=== Section Start ===

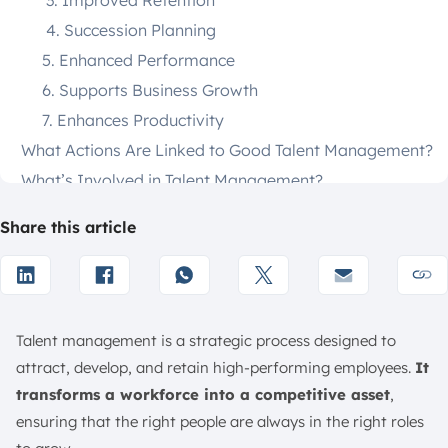
3. Improved Retention
4. Succession Planning
5. Enhanced Performance
6. Supports Business Growth
7. Enhances Productivity
What Actions Are Linked to Good Talent Management?
What’s Involved in Talent Management?
What are the Processes of Talent Management?
Share this article
1. Workforce Planning
2. Talent Acquisition
3. Onboarding and Integration
4. Performance Management
Talent management is a strategic process designed to
5. Learning and Development (L&D)
attract, develop, and retain high-performing employees.
It
6. Compensation and Benefits
transforms a workforce into a competitive asset
,
7. Succession Planning and Career Pathing
ensuring that the right people are always in the right roles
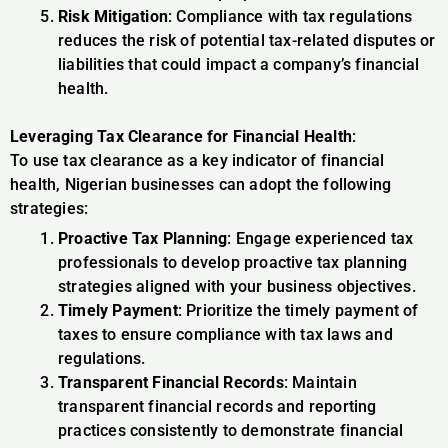
Risk Mitigation
: Compliance with tax regulations
reduces the risk of potential tax-related disputes or
liabilities that could impact a company’s financial
health.
Leveraging Tax Clearance for Financial Health
:
To use tax clearance as a key indicator of financial
health, Nigerian businesses can adopt the following
strategies:
Proactive Tax Planning
: Engage experienced tax
professionals to develop proactive tax planning
strategies aligned with your business objectives.
Timely Payment
: Prioritize the timely payment of
taxes to ensure compliance with tax laws and
regulations.
Transparent Financial Records
: Maintain
transparent financial records and reporting
practices consistently to demonstrate financial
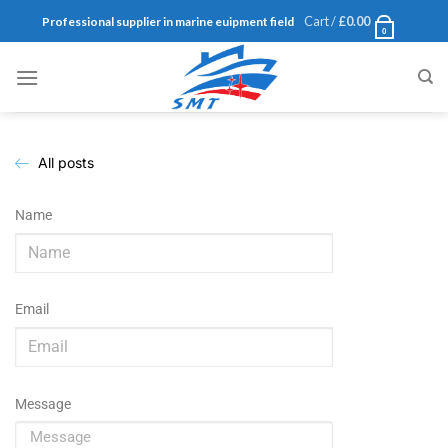
Cart /
£
0.00
Professional supplier in marine euipment field
0
All posts
Name
Email
Message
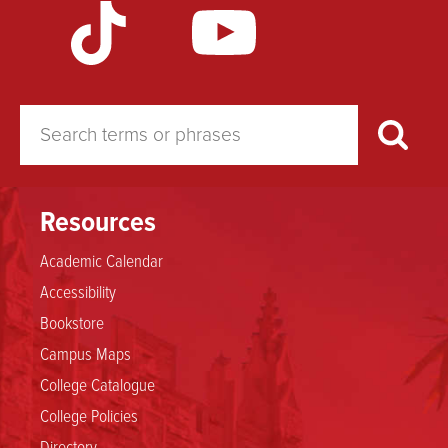
Weather
Resources
Academic Calendar
Accessibility
Bookstore
Campus Maps
College Catalogue
College Policies
Directory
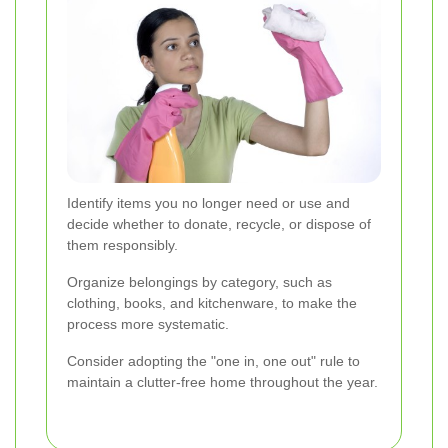
Identify items you no longer need or use and
decide whether to donate, recycle, or dispose of
them responsibly.
Organize belongings by category, such as
clothing, books, and kitchenware, to make the
process more systematic.
Consider adopting the "one in, one out" rule to
maintain a clutter-free home throughout the year.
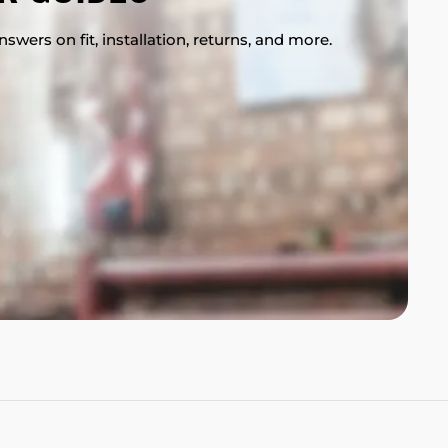
swers on fit, installation, returns, and more.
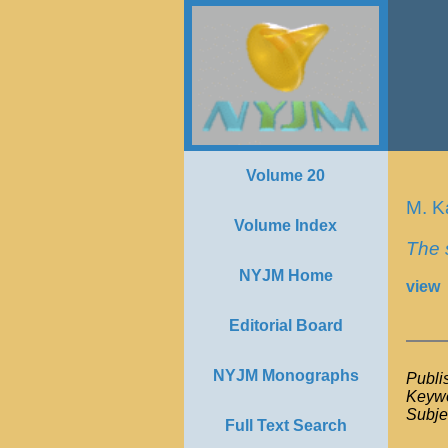
Volume 20
M. K
Volume Index
The 
NYJM Home
view
Editorial Board
NYJM Monographs
Publi
Keywo
Subje
Full Text Search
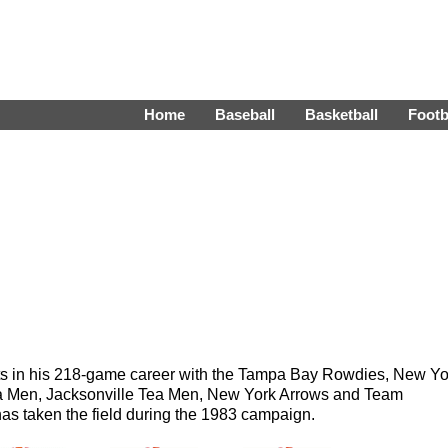
Home
Baseball
Basketball
Footb
sts in his 218-game career with the Tampa Bay Rowdies, New Yo
 Men, Jacksonville Tea Men, New York Arrows and Team
s taken the field during the 1983 campaign.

=== Section End ===

# JOB
Rewrite the data above exactly as given, but omit the images.

# EXERCISE OUTPUT
3. Improved Retention
4. Succession Planning
5. Enhanced Performance
6. Supports Business Growth
7. Enhances Productivity
What Actions Are Linked to Good Talent Management?
What’s Involved in Talent Management?
What are the Processes of Talent Management?
Share this article
1. Workforce Planning
2. Talent Acquisition
3. Onboarding and Integration
4. Performance Management
Talent management is a strategic process designed to
5. Learning and Development (L&D)
attract, develop, and retain high-performing employees.
It
6. Compensation and Benefits
transforms a workforce into a competitive asset
,
7. Succession Planning and Career Pathing
ensuring that the right people are always in the right roles
Risk Mitigation
: Compliance with tax regulations
reduces the risk of potential tax-related disputes or
liabilities that could impact a company’s financial
health.
Leveraging Tax Clearance for Financial Health
:
To use tax clearance as a key indicator of financial
health, Nigerian businesses can adopt the following
strategies:
Proactive Tax Planning
: Engage experienced tax
professionals to develop proactive tax planning
strategies aligned with your business objectives.
Timely Payment
: Prioritize the timely payment of
taxes to ensure compliance with tax laws and
regulations.
Transparent Financial Records
: Maintain
transparent financial records and reporting
practices consistently to demonstrate financial
Cart /
£
0.00
Professional supplier in marine euipment field
0
All posts
Name
Email
Message
Weather
Resources
Academic Calendar
Accessibility
Bookstore
Campus Maps
College Catalogue
College Policies
Directory
Identify items you no longer need or use and
decide whether to donate, recycle, or dispose of
them responsibly.
Organize belongings by category, such as
clothing, books, and kitchenware, to make the
process more systematic.
Consider adopting the "one in, one out" rule to
maintain a clutter-free home throughout the year.
swers on fit, installation, returns, and more.
Volume 20
M. K
Volume Index
The 
NYJM Home
view
Editorial Board
NYJM Monographs
Publi
Keywo
Subje
Full Text Search
Home
Baseball
Basketball
Footb
sts in his 218-game career with the Tampa Bay Rowdies, New Yo
 Men, Jacksonville Tea Men, New York Arrows and Team
s taken the field during the 1983 campaign.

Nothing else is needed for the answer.